Pocos años antes, la creación de las Fuerzas de Defensa (1983) y la imposición—mediante un escandaloso fraude electoral (1984) —de un presidente y varios diputados adictos a los cuarteles, parecían indicar que la narcodictadura era invencible.
Pocos años después (1987), la amplitud de la protesta ciudadana, expresada en todos los sectores sociales, revelaría a la opinión pública nacional e internacional el aborrecimiento generalizado al sistema corrupto, anclado en el poder desde 1968, sin ninguna intención de entregarlo conforme a la voluntad popular.
En Estados Unidos, principal sostén del régimen militar desde sus orígenes, la noticia del brutal asesinato de un crítico de la dictadura generaría repugnancia hacia el régimen en muchos sectores. Un paso inicial fue la investigación de las actuaciones de la dictadura por parte del Senado estadounidense en abril y mayo de 1986.
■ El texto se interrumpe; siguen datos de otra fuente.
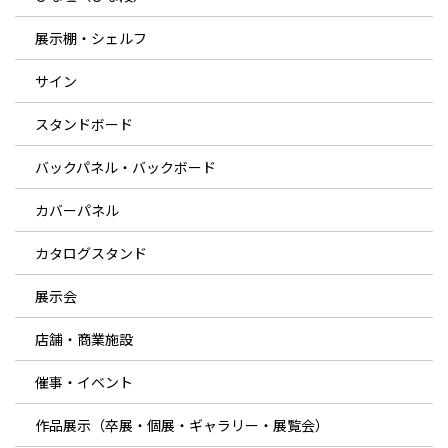
展示棚・シェルフ
サイン
スタンドボード
バックパネル・バックボード
カバーパネル
カタログスタンド
展示会
店舗・商業施設
催事・イベント
作品展示（卒展・個展・ギャラリー・展覧会）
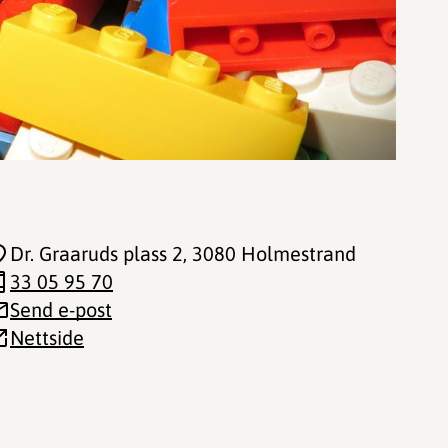
Dr. Graaruds plass 2
, 3080 Holmestrand
33 05 95 70
Send e-post
Nettside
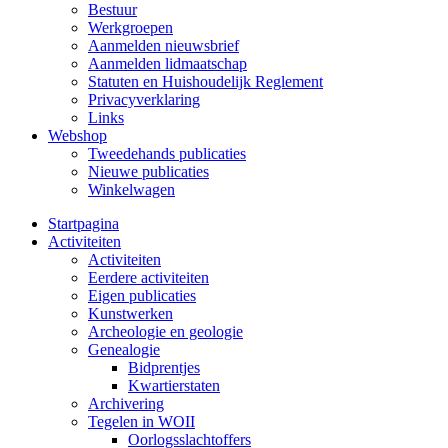
Bestuur
Werkgroepen
Aanmelden nieuwsbrief
Aanmelden lidmaatschap
Statuten en Huishoudelijk Reglement
Privacyverklaring
Links
Webshop
Tweedehands publicaties
Nieuwe publicaties
Winkelwagen
Startpagina
Activiteiten
Activiteiten
Eerdere activiteiten
Eigen publicaties
Kunstwerken
Archeologie en geologie
Genealogie
Bidprentjes
Kwartierstaten
Archivering
Tegelen in WOII
Oorlogsslachtoffers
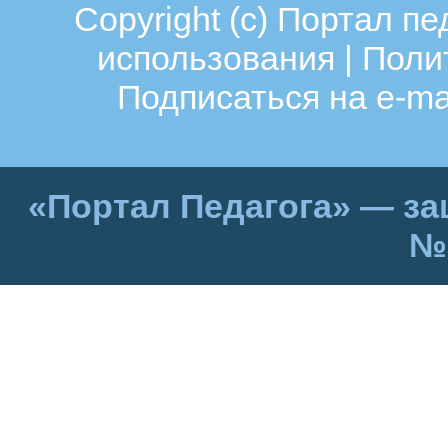
Copyright (c)
Портал пе
использования
|
Поли
Подписаться на e-ma
«Портал Педагога» — за
№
Luego se le irían oponiendo a la tiranía otras entidades estadounidenses y, sobre todo, la opinión pública de ese país, que conoció, con este abominable crimen, el verdadero rostro del régimen militar. La máscara “progresista” de la dictadura finalmente cayó, para dejar expuesta a una dictadura sanguinaria, obsesionada por enriquecer a sus jerarcas a partir del narcotráfico y el expolio de las arcas nacionales, y por liquidar, con vesania propia del salvajismo más primitivo, a los que osaran cuestionar sus actuaciones.
El autor es politólogo e historiador, director de la Maestría en Asuntos Internacionales en Florida State University, Panamá y presidente de la Sociedad Bolivariana de Panamá.